The Department of Physics offers the opportunity for students to pursue a Ph.D. in many areas of experimental and theoretical physics. Entering students typically have undergraduate degrees in physics or related fields, and are drawn from the most qualified applicants from around the world. The department does not offer a terminal master's program; however, a student can specialize in physics in the master's program offered by the Physical Sciences Division.
Applications will be accepted September 15 through December 15. Please complete your application and submit it online at the following URL: https://apply-psd.uchicago.edu/apply/ . When you create your application account, you will be able to access the Physics Department's admission requirements and related information. All our graduate students begin in the autumn quarter; there are no mid-year admissions.
When you fill out your application, please pay special attention to the "Physics Supplement" page. Make sure that you indicate your area(s) of research interest. Students interested in working with advisors in the Institute for Molecular Engineering should indicate so in the personal statement. Also, please do not submit your application until it is complete.
Please direct questions about the admissions process to Ms. Autym Henderson, Graduate Affairs Administrator, email@example.com, at 773-702-7007. Please direct questions about academic matters to David D. Reid, Executive Officer, firstname.lastname@example.org, 773-702-3067.
General Admissions Information
For admission to the doctoral program in Physics, a bachelor's degree in any physical science or engineering is required. The General GRE and the Advanced Physics GRE tests are both required. The average GRE Subject Test score for the Class of 2013-14 was 890, and 95 students were admitted from 651 applicants. Students from non-English speaking countries are required to demonstrate proficiency in English via the TOEFL or the IELTS examination. The University of Chicago requires a non-refundable graduate application fee of $55. All admitted graduate students are appointed as teaching or research assistants with full financial aid. The Department of Physics also awards a few special fellowships.

• [Given data]:
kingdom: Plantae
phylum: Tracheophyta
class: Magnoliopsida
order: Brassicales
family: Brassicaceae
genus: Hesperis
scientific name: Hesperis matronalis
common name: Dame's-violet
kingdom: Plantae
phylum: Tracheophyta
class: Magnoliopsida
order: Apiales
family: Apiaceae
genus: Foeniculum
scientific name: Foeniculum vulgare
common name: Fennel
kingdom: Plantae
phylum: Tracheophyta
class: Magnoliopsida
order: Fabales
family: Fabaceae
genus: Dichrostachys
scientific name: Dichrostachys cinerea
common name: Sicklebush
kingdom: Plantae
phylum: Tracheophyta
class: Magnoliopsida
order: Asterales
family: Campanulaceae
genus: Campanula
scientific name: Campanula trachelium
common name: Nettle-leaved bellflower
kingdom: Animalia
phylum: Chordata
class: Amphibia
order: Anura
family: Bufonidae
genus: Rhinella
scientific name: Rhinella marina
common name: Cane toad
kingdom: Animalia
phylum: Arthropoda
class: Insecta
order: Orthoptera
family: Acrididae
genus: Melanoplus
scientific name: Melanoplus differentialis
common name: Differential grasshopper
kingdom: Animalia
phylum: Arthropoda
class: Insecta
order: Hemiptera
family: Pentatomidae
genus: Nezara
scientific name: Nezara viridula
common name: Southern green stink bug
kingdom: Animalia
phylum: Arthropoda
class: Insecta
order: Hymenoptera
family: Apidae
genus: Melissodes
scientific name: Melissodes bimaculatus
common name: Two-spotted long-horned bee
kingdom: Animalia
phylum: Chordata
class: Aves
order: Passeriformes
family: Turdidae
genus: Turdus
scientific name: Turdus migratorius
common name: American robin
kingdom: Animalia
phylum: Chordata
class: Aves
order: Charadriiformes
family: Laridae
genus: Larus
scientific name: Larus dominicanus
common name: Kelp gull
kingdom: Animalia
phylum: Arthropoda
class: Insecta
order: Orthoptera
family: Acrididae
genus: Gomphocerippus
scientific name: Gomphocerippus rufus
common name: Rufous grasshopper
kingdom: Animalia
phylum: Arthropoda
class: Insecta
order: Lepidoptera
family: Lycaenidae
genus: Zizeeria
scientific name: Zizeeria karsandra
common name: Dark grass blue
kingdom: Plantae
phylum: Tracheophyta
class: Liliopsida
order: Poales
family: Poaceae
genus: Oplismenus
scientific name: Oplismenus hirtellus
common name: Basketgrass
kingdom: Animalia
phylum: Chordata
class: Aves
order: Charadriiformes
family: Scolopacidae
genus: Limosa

• [To be done]:
**A.** Using the physics admissions page, judge whether each statement agrees with it. Answer yes or no for each, and quote the deciding words. (i) The department offers a terminal master's program. (ii) Applicants must take both the General GRE and the Advanced Physics GRE. (iii) New graduate students may start in the middle of the year.
**B.** Carry the physics graduate admissions page forward from its final sentence.

• [Final answers]:
**A.**
(i) No: "The department does not offer a terminal master's program"
(ii) Yes: "The General GRE and the Advanced Physics GRE tests are both required."
(iii) No: "All our graduate students begin in the autumn quarter; there are no mid-year admissions."

**B.**
IMPORTANT: Applicants are to enter all the information being requested before submitting the application form. This includes your GPA and the required test scores (GRE and TOEFL). You must take the GRE Physics Subject Test on or before the October 19, 2013 test. There will be no November subject test in 2013. Please take the General Test as early as possible. Log in to the following URLs to get the details on the GRE and the TOEFL schedules and related information: http://www.ets.org/gre and http://www.ets.org/toefl (for international students).
During the first year of the doctoral program, a student typically takes introductory graduate courses and usually serves as a teaching assistant. The student is encouraged to explore research opportunities and is also preparing for the candidacy examination, which is usually taken in the spring of the first year or just before the beginning of the second year of study. After admission to candidacy and identification of a research sponsor, the student begins dissertation research while completing course requirements.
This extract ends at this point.